Reading passage:
══════════
Expected duration: 15–25 minutes (mostly waiting for EKS cluster and node group creation).
Step 5: Verify deployment
# Nodes are ready
kubectl get nodes
# ArgoCD is running
kubectl get pods -n argocd
# Get ArgoCD admin password
kubectl -n argocd get secret argocd-initial-admin-secret \
-o jsonpath="{.data.password}" | base64 -d; echo
# Access ArgoCD UI
kubectl port-forward svc/argocd-server -n argocd 8080:443
Check that ArgoCD has picked up the new region’s ApplicationSets and apps are syncing. Core infrastructure apps (external-dns, observability, etc.) should sync automatically.
Both unkey-api and frontline (if --with-deploy) use memberlist-based WAN gossip for cross-region state sharing. This is a chicken-and-egg problem: each region needs to know the other region’s NLB DNS name, but that NLB doesn’t exist until the chart deploys.
6a. Deploy with empty seeds (already done)
The generated config has UNKEY_GOSSIP_WAN_SEEDS: "" for unkey-api and appropriate defaults for frontline. ArgoCD will deploy them, creating the NLB and registering DNS via ExternalDNS.
══════════
Data listing:

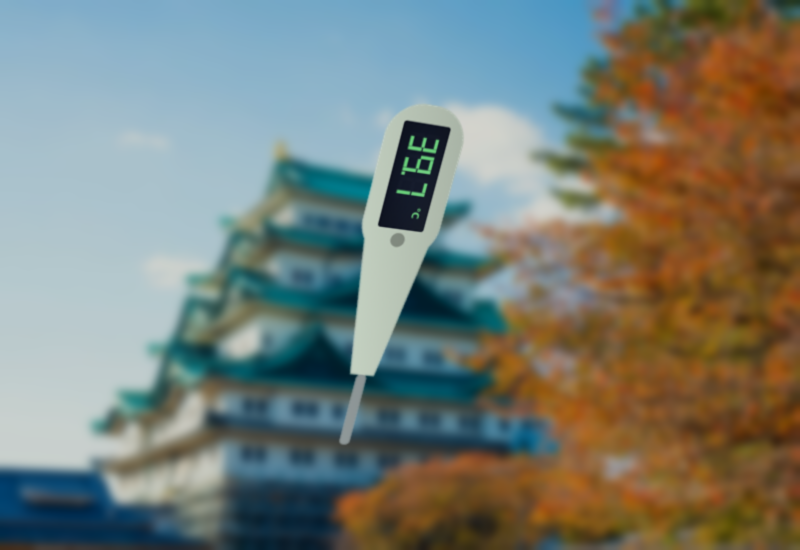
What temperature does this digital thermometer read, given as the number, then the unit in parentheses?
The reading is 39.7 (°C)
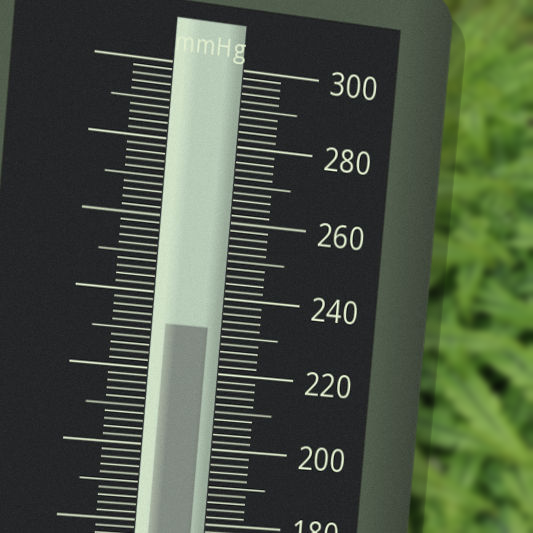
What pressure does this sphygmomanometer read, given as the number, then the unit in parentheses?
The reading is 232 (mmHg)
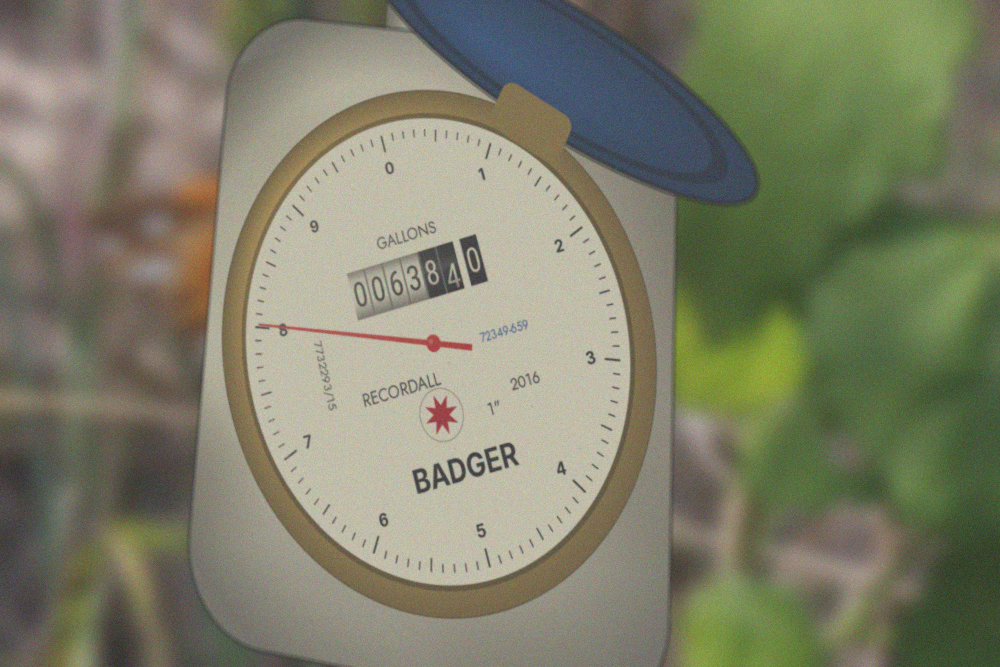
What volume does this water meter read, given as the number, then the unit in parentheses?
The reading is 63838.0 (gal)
══════════
Task item A:
In the deployment guide, what value does the generated config set for UNKEY_GOSSIP_WAN_SEEDS for unkey-api?
Task item B:
Please carry on writing the deployment guide from its final sentence.

Task response A:
An empty string ("").

Task response B:
6b. Verify the gossip NLB DNS is registered
Wait for ExternalDNS to create the DNS records, then verify:
# unkey-api
dig unkey-api-gossip.<region>.aws.unkey.cloud
# frontline (deploy regions only)
dig frontline-gossip.<region>.aws.unkey.cloud
If ExternalDNS hasn’t registered the friendly name yet, get the raw NLB hostname:
kubectl get svc -n api unkey-api-gossip-wan \
-o jsonpath='{.status.loadBalancer.ingress[0].hostname}'
6c. Update the new region’s WAN seeds
Point the new region to the existing region(s).
unkey-api — edit helm-chart/unkey-api/environments/<env>/<region>.yaml:
env:
UNKEY_GOSSIP_WAN_SEEDS: "unkey-api-gossip.<existing-region>.aws.unkey.cloud"
frontline (deploy regions only) — edit helm-chart/frontline/environments/<env>/<region>.yaml:
gossip:
wanSeeds: "frontline-gossip.<existing-region>.aws.unkey.cloud"
6d. Update existing regions to include the new region
Each existing region must add the new region as a seed. Seeds are comma-separated if there are multiple peer regions.
Example — existing us-east-1 unkey-api config gets:
env:
UNKEY_GOSSIP_WAN_SEEDS: "unkey-api-gossip.eu-central-1.aws.unkey.cloud,unkey-api-gossip.<new-region>.aws.unkey.cloud"
6e. Commit, push, and sync
git add helm-chart/
git commit -m "Wire gossip WAN seeds for <region>"
git push
ArgoCD will redeploy the affected services. Pods restart and join the WAN gossip ring.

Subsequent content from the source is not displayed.